** Dataset content follows **

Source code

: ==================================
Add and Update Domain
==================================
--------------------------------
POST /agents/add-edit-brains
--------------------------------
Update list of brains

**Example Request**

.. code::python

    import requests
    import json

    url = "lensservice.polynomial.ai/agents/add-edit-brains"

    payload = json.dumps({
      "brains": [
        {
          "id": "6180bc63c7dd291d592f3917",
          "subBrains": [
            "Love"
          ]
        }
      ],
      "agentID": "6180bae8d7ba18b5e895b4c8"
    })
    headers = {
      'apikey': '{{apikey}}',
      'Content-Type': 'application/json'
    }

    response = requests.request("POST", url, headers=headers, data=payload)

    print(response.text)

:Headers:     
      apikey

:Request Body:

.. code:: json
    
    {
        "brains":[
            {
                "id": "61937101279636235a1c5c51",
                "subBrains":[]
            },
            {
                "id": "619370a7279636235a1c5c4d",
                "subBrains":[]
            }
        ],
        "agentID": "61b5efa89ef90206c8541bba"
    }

** End of Dataset content **

What you have to do —
For every line above that has "agents" in it, copy the line.

Written answer —
POST /agents/add-edit-brains
    url = "lensservice.polynomial.ai/agents/add-edit-brains"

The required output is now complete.